**Required action a**
List every railway operator or organization named in the tilting trains text.

**Selected extract**
---*---
Running trains at 300 km/h on the segments that allow the highest speeds today, or are planned to after the speedup in New Jersey, would save very little time (75 seconds in New Jersey, minus acceleration and deceleration penalties). Making full use of high top speed requires sustaining it over long distances, which means fixing curves in New Jersey that are not on the agenda, installing constant-tension catenary on the entire New York-Washington segment and not just over 40 km of track in New Jersey to eliminate the present-day 215 km/h limit, and building a bypass of the entire segment in southeastern Connecticut along I-95. None of these is on the immediate agenda, and only constant-tension catenary is on the medium-term agenda. Hoping for future funding to materialize is not a valid strategy: the trains would be well past the midpoint of their service lives, and spend many years depreciating before their top speed could be used.
What’s more, if substantial bypasses are built, the value of tilting decreases. In advance of the opening of the Gotthard Base Tunnel, Swiss Federal Railways (SBB) ordered 29 trainsets, without tilting, replacing the tilting Pendolino trains that go through the older tunnel. SBB said tilting would only offer minimal time reduction. The eventual cost of this order: about $36 million per trainset as long as 8 US cars. On the entire Northeast Corridor, the place where tilting does the most to reduce travel time is in Connecticut, and if the eastern half of the tracks in the state are bypassed on I-95, tilting loses value. West of New Haven, tilting is not permitted at all, because of Metro-North’s rules for trains using its tracks; on that segment, tilting will always be valuable, because of the difficulty of finding good rights-of-way for bypasses not involving long tunnels, but to my knowledge Amtrak has not made any move to lift the restriction on tilting. Even with the restriction lifted, a 300+ km/h train with moderate tilting, like the N700 or E5/6 or the Talgo AVRIL, could achieve very fast trip times, with only a few minutes of difference from a hypothetical train with the same top speed and power-to-weight ratio and 7 degrees of tilt. It may still be worth it to develop a train with both high speed and a high degree of tilt, but again, not at any cost, and certainly not as the first trainset to use the line.
Another issue is reliability. The Pendolino tilt system is high-maintenance and unreliable, and this especially affects the heavier Acela. SBB’s rejection of tilting trains was probably in part due to the reliability issues of previous Pendolino service across the Alps, leading to long delays. Poor reliability requires more schedule padding to compensate, and this reduces the advantage gained from faster speed on curves. While tilting trains are overall a net positive on curvy routes like the Connecticut segment of the Northeast Corridor, they are probably not useful in any situation in which 300 km/h top speeds are achievable for a meaningful length of time. This goes double for the Avelia Liberty, which is not a proven Pendolino but a new trainset, sold in a captive market that cannot easily replace it if there are maintenance issues.
---*---
**Text data extracted from pages**
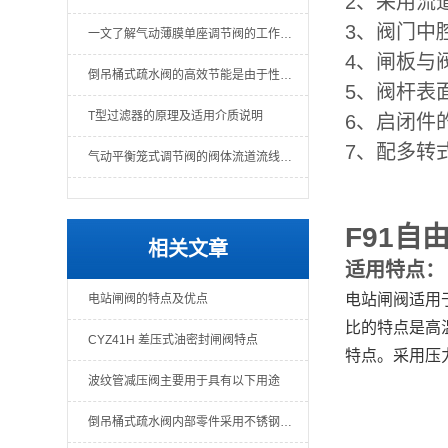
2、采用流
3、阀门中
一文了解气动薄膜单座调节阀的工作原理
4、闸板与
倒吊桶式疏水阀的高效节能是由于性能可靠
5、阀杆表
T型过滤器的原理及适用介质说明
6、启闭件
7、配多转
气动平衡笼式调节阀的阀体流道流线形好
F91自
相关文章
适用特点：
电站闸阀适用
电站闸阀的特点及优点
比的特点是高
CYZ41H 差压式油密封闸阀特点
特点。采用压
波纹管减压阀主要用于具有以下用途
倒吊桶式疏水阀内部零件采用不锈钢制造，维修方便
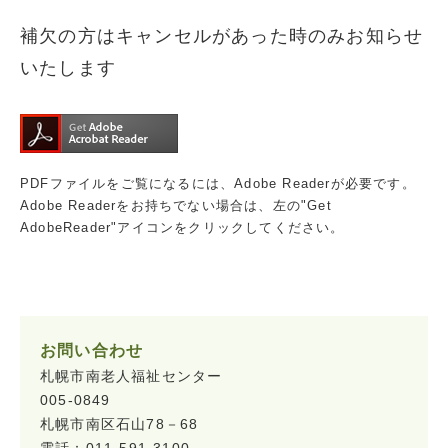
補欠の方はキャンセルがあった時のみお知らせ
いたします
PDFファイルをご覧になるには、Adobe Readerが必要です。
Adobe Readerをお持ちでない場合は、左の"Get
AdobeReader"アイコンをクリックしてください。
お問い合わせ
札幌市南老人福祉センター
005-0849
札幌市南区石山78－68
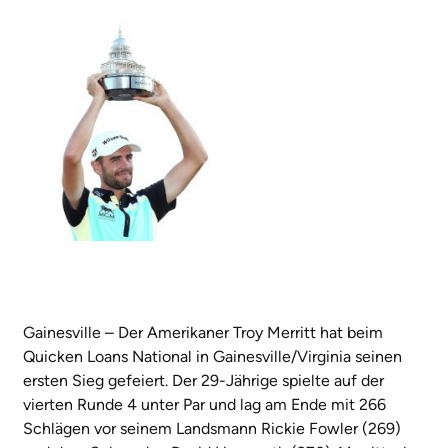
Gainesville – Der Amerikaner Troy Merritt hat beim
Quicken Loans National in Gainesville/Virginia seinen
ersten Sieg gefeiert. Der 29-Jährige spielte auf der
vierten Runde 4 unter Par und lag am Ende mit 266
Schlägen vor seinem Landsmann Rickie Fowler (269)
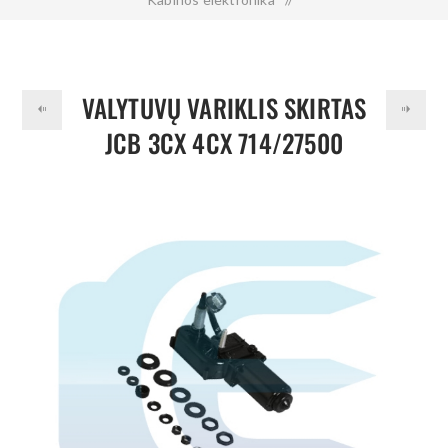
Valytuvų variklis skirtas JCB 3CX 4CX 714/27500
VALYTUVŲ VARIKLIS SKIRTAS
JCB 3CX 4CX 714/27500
---*---
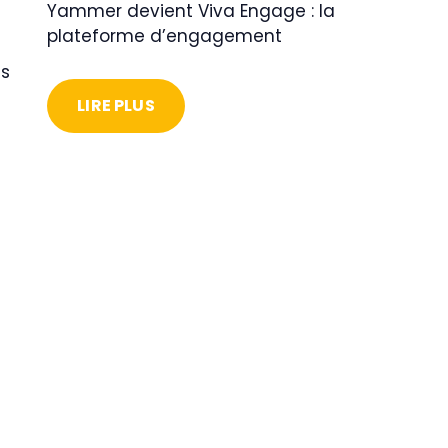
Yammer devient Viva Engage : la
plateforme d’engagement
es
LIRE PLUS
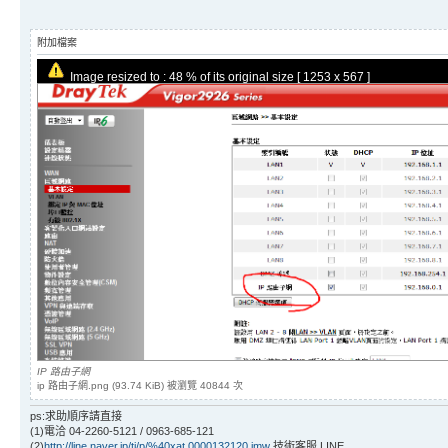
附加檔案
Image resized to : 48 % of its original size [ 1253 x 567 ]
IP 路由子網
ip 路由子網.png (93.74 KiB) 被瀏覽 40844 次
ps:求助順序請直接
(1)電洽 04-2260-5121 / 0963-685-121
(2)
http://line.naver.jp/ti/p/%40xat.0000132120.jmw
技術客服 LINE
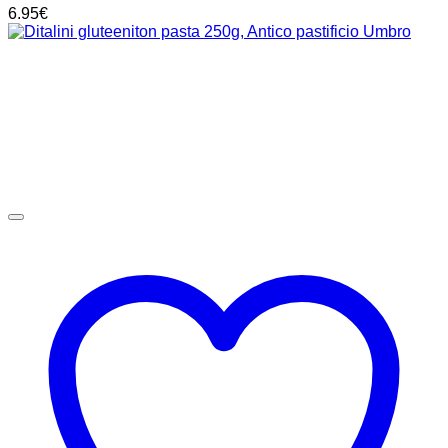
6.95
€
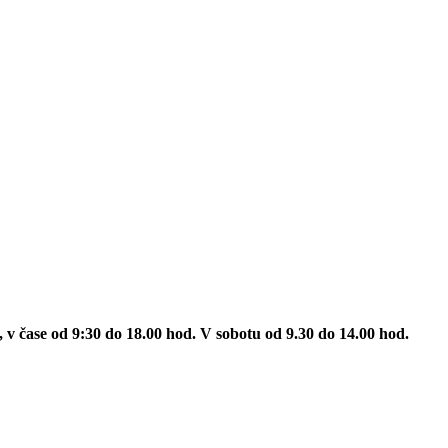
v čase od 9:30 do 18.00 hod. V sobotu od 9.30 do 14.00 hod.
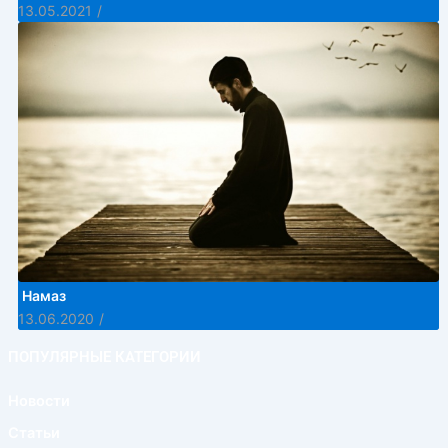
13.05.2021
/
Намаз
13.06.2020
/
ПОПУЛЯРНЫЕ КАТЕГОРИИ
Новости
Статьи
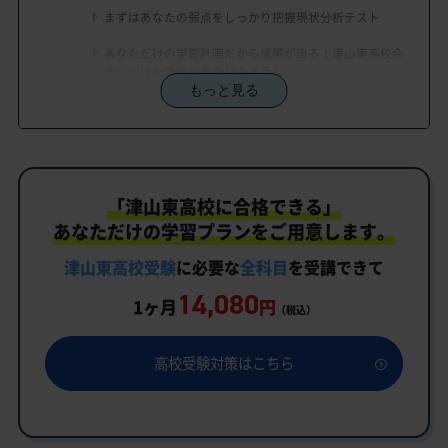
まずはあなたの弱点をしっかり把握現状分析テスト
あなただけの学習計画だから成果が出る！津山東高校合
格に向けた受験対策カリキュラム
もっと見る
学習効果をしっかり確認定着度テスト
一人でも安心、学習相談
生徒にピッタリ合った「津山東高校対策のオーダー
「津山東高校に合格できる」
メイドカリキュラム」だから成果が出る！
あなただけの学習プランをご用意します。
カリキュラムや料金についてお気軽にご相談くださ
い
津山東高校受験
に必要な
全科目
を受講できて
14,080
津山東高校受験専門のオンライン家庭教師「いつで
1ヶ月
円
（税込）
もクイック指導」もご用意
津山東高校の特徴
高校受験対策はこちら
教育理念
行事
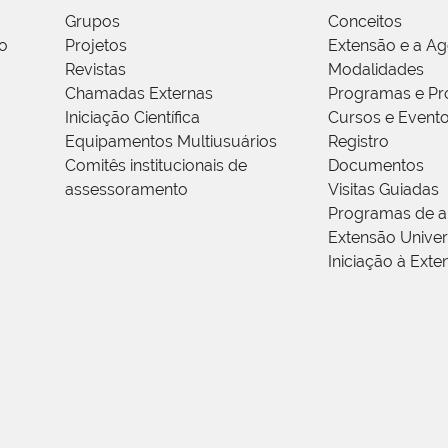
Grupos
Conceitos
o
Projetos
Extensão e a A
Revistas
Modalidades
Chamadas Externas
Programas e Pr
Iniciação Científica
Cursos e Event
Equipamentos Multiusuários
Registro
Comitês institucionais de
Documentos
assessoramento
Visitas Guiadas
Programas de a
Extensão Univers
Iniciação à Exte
---*---
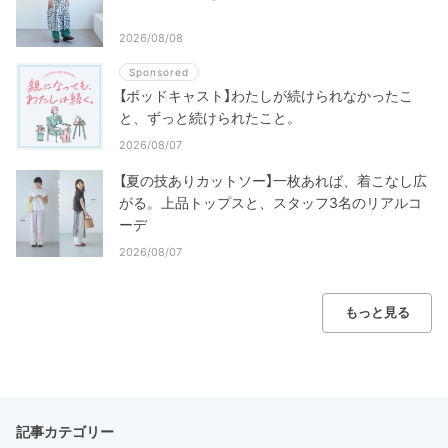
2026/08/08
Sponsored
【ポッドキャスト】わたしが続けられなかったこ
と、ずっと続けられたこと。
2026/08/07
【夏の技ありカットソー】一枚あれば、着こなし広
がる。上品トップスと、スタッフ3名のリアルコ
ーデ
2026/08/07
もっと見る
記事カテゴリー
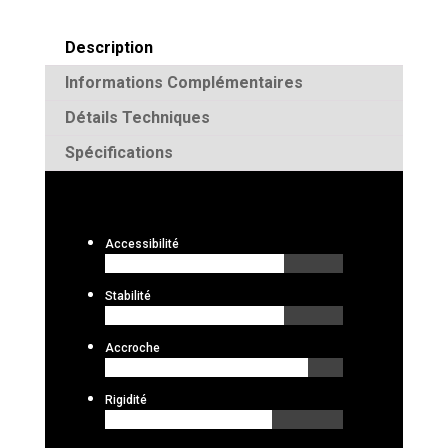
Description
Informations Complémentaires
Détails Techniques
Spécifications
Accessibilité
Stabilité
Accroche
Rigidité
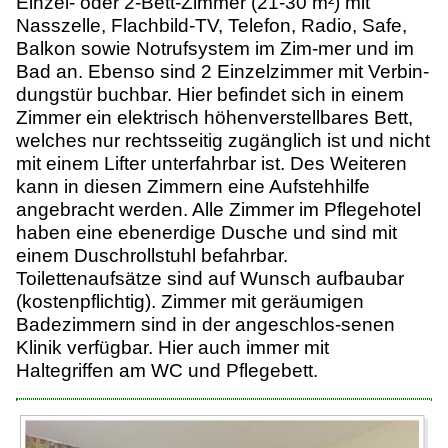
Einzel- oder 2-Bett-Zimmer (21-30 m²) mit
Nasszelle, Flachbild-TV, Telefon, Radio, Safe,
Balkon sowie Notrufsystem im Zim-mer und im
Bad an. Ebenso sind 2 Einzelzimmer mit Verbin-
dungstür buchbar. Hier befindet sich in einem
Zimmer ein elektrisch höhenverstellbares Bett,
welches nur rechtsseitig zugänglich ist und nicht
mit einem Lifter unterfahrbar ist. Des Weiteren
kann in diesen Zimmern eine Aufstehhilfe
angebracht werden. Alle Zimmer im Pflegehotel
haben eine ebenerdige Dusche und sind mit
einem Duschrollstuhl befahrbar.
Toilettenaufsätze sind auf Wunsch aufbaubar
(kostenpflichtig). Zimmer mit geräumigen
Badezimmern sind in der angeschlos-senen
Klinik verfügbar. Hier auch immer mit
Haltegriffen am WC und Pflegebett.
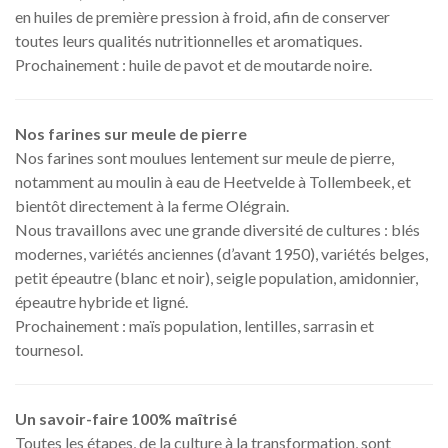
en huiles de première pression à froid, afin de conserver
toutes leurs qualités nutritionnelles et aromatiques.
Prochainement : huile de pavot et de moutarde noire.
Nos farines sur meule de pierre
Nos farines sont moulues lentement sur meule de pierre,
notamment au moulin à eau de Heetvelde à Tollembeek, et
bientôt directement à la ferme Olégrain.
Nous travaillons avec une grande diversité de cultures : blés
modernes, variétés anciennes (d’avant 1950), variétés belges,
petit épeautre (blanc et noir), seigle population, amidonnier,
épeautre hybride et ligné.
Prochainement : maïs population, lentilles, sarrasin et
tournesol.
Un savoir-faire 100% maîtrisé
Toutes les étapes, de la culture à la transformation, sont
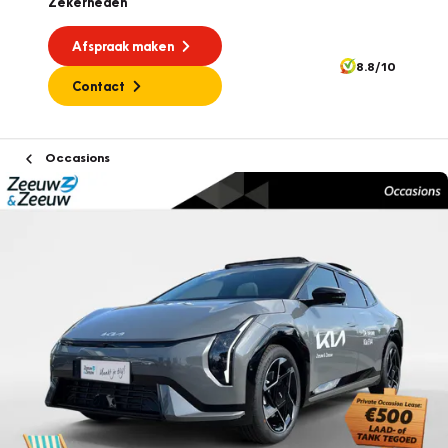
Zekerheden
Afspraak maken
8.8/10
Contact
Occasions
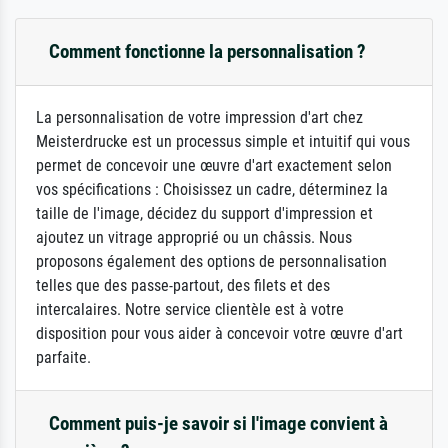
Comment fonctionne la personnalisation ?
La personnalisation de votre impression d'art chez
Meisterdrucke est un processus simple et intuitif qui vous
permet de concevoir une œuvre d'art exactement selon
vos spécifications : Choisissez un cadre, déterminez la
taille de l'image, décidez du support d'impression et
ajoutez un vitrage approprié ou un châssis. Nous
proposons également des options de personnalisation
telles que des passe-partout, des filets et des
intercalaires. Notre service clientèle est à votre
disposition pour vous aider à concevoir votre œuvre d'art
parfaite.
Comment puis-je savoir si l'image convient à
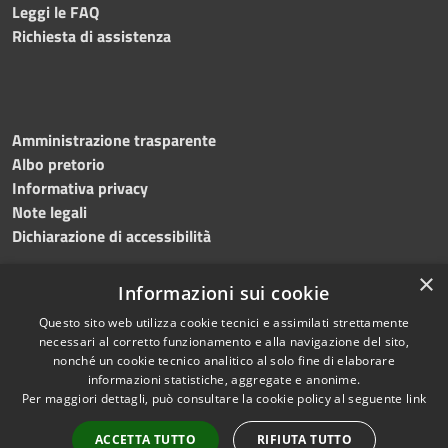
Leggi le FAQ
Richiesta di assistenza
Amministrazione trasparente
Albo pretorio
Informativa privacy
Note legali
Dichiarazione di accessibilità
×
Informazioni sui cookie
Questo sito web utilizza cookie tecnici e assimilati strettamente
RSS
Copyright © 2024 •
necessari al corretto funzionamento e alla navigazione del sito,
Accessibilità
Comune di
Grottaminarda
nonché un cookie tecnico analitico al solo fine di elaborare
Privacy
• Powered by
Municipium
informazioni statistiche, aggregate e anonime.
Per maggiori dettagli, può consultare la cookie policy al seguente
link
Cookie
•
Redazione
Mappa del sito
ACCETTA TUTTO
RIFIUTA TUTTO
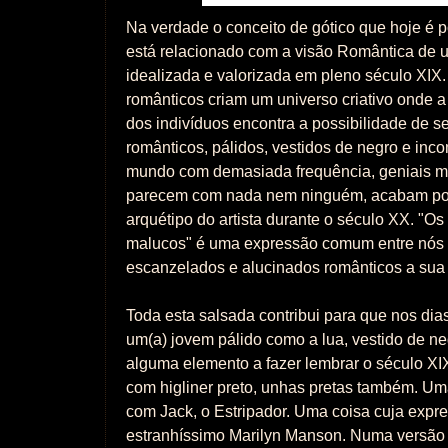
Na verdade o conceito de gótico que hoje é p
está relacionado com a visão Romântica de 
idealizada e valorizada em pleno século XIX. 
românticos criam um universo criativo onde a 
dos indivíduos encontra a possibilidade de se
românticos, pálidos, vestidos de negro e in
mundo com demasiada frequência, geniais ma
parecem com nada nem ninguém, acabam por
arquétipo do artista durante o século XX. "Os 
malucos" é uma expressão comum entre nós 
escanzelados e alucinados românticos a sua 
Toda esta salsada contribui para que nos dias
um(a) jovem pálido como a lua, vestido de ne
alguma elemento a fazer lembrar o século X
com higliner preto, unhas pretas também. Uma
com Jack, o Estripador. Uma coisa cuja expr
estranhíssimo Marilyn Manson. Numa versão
---*---
**Required action b**
In the entries, change "pálidos" to "lívidos" in the lines starting with the line with "Na verdade o conceito de gótico que hoje é p" and going on through the line with "estranhíssimo Marilyn Manson. Numa versão", leaving everything else as it is. Give only those lines.

**Your response a**
Swiss Federal Railways (SBB), Metro-North, Amtrak

**Your response b**
Na verdade o conceito de gótico que hoje é p
está relacionado com a visão Romântica de 
idealizada e valorizada em pleno século XIX. 
românticos criam um universo criativo onde a 
dos indivíduos encontra a possibilidade de se
românticos, lívidos, vestidos de negro e in
mundo com demasiada frequência, geniais ma
parecem com nada nem ninguém, acabam por
arquétipo do artista durante o século XX. "Os 
malucos" é uma expressão comum entre nós 
escanzelados e alucinados românticos a sua 
Toda esta salsada contribui para que nos dias
um(a) jovem pálido como a lua, vestido de ne
alguma elemento a fazer lembrar o século X
com higliner preto, unhas pretas também. Uma
com Jack, o Estripador. Uma coisa cuja expr
estranhíssimo Marilyn Manson. Numa versão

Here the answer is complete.